Baked Spanish eggs

Our baked Spanish eggs are in essence mini frittatas, full of Spanish flavours and high in protein, these are a perfect breakfast, picnic or lunch snack.

  • Prep Time

    15 Minutes
  • Cook Time

    15 Minutes
  • Serves

    6 People


  • 8 eggs
  • 2 smoked chorizo sausages, diced aprox. 1cm
  • 2 medium sized cooked waxy potatoes (Dutch Creams or Nicolas),diced aprox. 1cm
  • 1 medium red capsicum, deseeded and cut into small strips
  • 2 cups packed baby spinach leaves, washed
  • 2 medium cloves garlic, crushed
  • 2 teaspoons of fresh thyme leaves, chopped or 1 teaspoon of dried thyme leaves
  • ½ cup strong flavoured Cheddar, grated
  • sea salt and freshly ground black pepper

You'll Need

  • 12 Multix Muffin Wraps


  1. Preheat the oven to 180°C.
  2. Line a muffin pan with 12 Multix muffin wraps.
  3. Using a large frying pan on a medium heat, fry the chorizo, capsicum and potato until they start to brown. Lower the heat to medium low, add the garlic and thyme and cook gently for a minute until fragrant and just starting to soften. Add the washed spinach leaves and cook until just wilted.
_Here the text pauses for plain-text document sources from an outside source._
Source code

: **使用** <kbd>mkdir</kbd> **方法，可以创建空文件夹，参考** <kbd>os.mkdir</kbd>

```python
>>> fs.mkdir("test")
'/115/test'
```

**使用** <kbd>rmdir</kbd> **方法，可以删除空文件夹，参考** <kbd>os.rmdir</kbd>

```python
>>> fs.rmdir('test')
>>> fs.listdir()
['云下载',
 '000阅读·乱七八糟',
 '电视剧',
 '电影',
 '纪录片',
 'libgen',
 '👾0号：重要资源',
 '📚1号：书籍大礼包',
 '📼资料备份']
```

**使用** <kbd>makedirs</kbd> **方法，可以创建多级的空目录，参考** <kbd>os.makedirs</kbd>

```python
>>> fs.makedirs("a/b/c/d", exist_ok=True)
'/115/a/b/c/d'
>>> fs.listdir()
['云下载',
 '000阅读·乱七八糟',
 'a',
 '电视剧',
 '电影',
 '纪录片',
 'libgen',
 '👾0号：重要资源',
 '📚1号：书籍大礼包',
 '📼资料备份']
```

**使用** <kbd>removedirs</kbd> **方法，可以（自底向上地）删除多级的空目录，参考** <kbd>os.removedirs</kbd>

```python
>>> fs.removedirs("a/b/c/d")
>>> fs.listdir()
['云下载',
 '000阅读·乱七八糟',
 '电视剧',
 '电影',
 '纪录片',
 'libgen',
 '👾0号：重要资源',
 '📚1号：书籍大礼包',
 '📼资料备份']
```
Remove from the heat.
  4. Break all 8 eggs into a bowl and beat well, season with salt and pepper to taste and beat again.
  5. Divide the chorizo and spinach mix between the 12 muffin wraps. Using a ladle or small jug pour the egg mix evenly between the muffin wraps and top each one with a little grated Cheddar cheese.
  6. Place straight in the oven and bake for 12-15 minutes until cooked through and slightly risen.
  7. Serve immediately warm or later cold for a picnic or in lunch boxes.

Tip: If you want to avoid carbohydrates, substitute the potato for 1 medium diced zucchini.

Hot Tip: The Multix muffin wraps give this dish a real café look and make this individual frittata style dish easy to make and eat.